● **EXERCISE BRIEF**
Repeat word for word the lines from the one containing "WOCATpedia Library" to the end of the material below, and leave all pictures out.

● **RECORDS FOR THE EXERCISE**

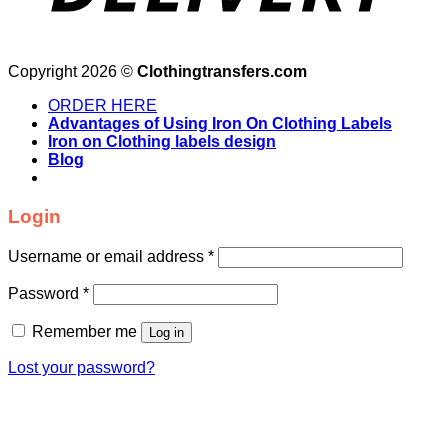
Copyright 2026 ©
Clothingtransfers.com
ORDER HERE
Advantages of Using Iron On Clothing Labels
Iron on Clothing labels design
Blog
Login
Username or email address
*
Password
*
Remember me
Log in
Lost your password?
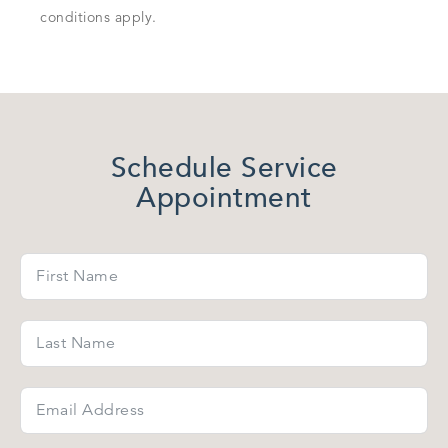
conditions apply.
Schedule Service
Appointment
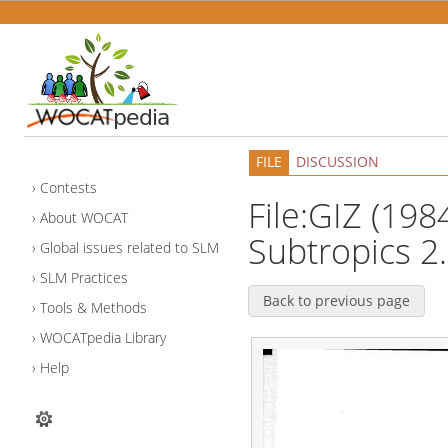
FILE
DISCUSSION
Contests
File:GIZ (1984
About WOCAT
Subtropics 2.
Global issues related to SLM
SLM Practices
Back to previous page
Tools & Methods
WOCATpedia Library
Help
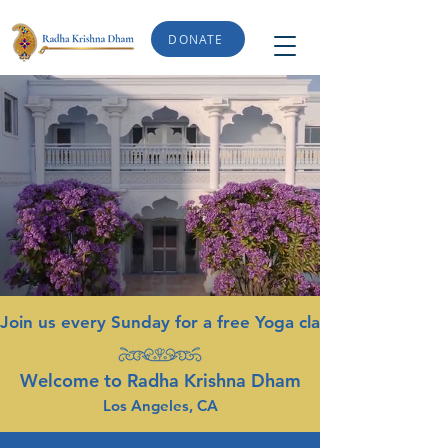
DONATE
Join us every Sunday for a free Yoga class from 9-10am. 
Welcome to Radha Krishna Dham
Los Angeles, CA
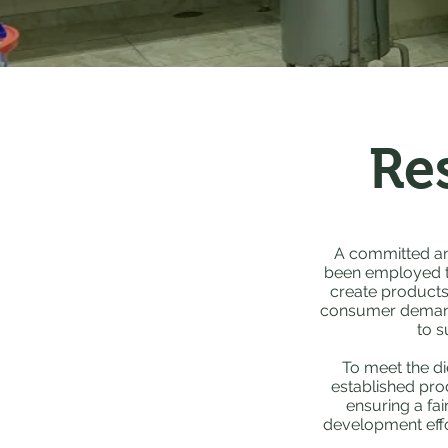
Re
A committed an
been employed to
create products 
consumer demands
to s
To meet the di
established pro
ensuring a fai
development effo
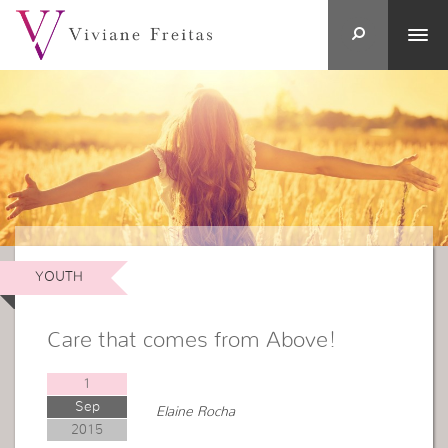
YOUTH
Care that comes from Above!
1
Sep
Elaine Rocha
2015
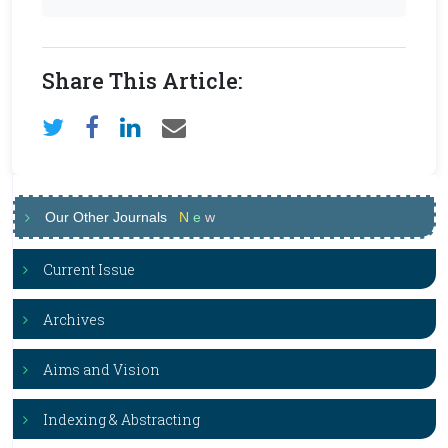
Share This Article:
Our Other Journals
N
e
w
Current Issue
Archives
Aims and Vision
Indexing & Abstracting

● **ANSWER SECTION**
WOCATpedia Library
Help
DONATE
Join us every Sunday for a free Yoga class from 9-10am. 
Welcome to Radha Krishna Dham
Los Angeles, CA
Re
A committed an
been employed to
create products 
consumer demands
to s
To meet the di
established pro
ensuring a fai
development effo
YOUTH
Care that comes from Above!
1
Sep
Elaine Rocha
2015
Share This Article:
Our Other Journals
N
e
w
Current Issue
Archives
Aims and Vision
Indexing & Abstracting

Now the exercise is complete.